In search of a tool to programmatically evaluate the personality of a neighborhood, our group began by focusing in on a pair determinants: Food and Rent. Realizing the sizable explanatory ability of these variables, we expanded our analysis to be more complete by controlling for and exploring both the density and diversity of restaurants. Finally, we conclude by segmenting the restaurants in case neighborhoods by price level and by diving a little more deeply into some cases. There is plenty more to it though, so read below for more!
The data for this project was gathered from multiple web sources and compiled into three final spreadsheets using the Python programming language. The scripts are located at the bottom; immediately below is a list of all of the raw datasets used for this project:
After realizing the trends in our data, a plan was developed to analyze the distribution of price tiers amongst neighborhoods. However, it quickly became clear that it was beyond our time constraints to crawl Yelp for every neighborhood, so a very high and very low option were chosen to create a comparison. As you can see in the image below, both of these data points were chosen because of the relative distance from the mean and relation to the trend. This chart, as mentioned earlier, measures rent on the X-axis and density on the Y-axis.
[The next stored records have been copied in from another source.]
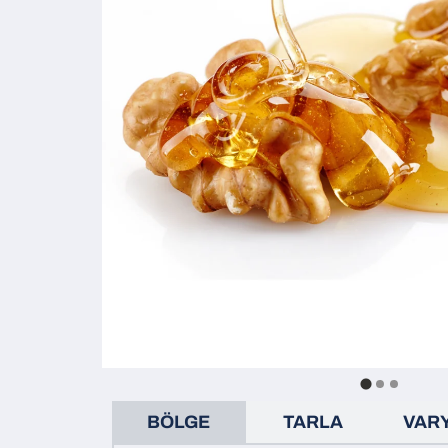
BÖLGE
TARLA
VAR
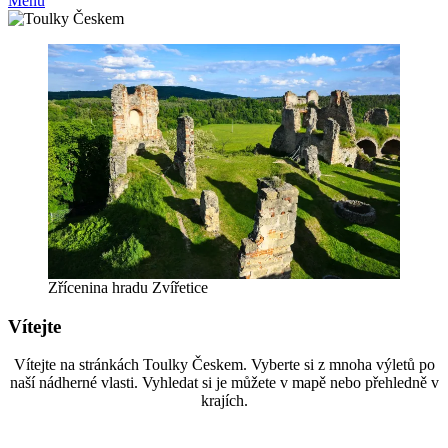
Menu
Zřícenina hradu Zvířetice
Vítejte
Vítejte na stránkách Toulky Českem. Vyberte si z mnoha výletů po
naší nádherné vlasti. Vyhledat si je můžete v mapě nebo přehledně v
krajích.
The orange point, our high point, is Greenwich Village and Soho (one neighborhood). The purple point, our low point, is the Northeast Bronx.
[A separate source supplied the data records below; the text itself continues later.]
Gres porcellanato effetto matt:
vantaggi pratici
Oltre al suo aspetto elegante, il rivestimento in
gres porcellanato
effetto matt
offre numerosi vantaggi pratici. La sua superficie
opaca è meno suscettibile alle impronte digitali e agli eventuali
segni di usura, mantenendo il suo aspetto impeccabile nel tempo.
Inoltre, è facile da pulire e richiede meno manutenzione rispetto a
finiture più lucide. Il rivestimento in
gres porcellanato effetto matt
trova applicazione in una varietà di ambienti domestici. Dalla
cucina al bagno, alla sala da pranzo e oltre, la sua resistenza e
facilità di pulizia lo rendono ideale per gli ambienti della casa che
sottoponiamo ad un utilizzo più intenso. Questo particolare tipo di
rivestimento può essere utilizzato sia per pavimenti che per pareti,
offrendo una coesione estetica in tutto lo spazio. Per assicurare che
To take the analysis of the two case studies a step further, we decided to investigate the price tiers and ratings of restaurants in Greenwich Village/Soho and the Northeast Bronx. As mentioned earlier, this data was gathered from Yelp. Accordingly, it is important to note that the ultimate sources of the data are the individuals giving restaurant reviews, and filling out ratings and cost of their meal. Given the scope of our research and our limited resources, we do not investigate the demographics of people submitting reviews.
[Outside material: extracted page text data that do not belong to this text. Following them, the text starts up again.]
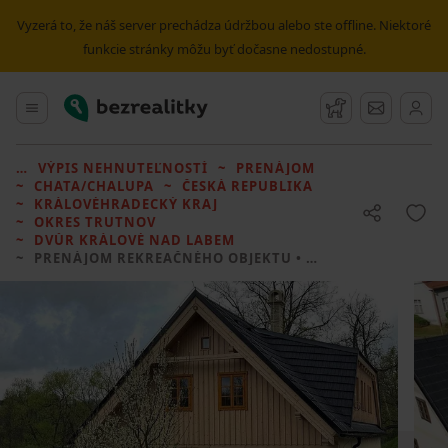
Vyzerá to, že náš server prechádza údržbou alebo ste offline. Niektoré
funkcie stránky môžu byť dočasne nedostupné.
Bezrealitky
Hlavné menu
Strážny pes
Správy
VÝPIS NEHNUTEĽNOSTÍ
PRENÁJOM
CHATA/CHALUPA
ČESKÁ REPUBLIKA
KRÁLOVÉHRADECKÝ KRAJ
OKRES TRUTNOV
DVŮR KRÁLOVÉ NAD LABEM
PRENÁJOM REKREAČNÉHO OBJEKTU
• 4 LOŽNICE BEZ REALITKY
Once datasets had been created that were able to be manipulated and visualized in excel, relationships began to be explored, looking for correlations and explanatory power. The most striking relationship was found to be that between rent levels and restaurant density. As you can see in the first graph, the relationship between food options per square mile and median rent levels was explanatory with R²=83.4%. The X-axis marks the median rent level and the Y-axis the density.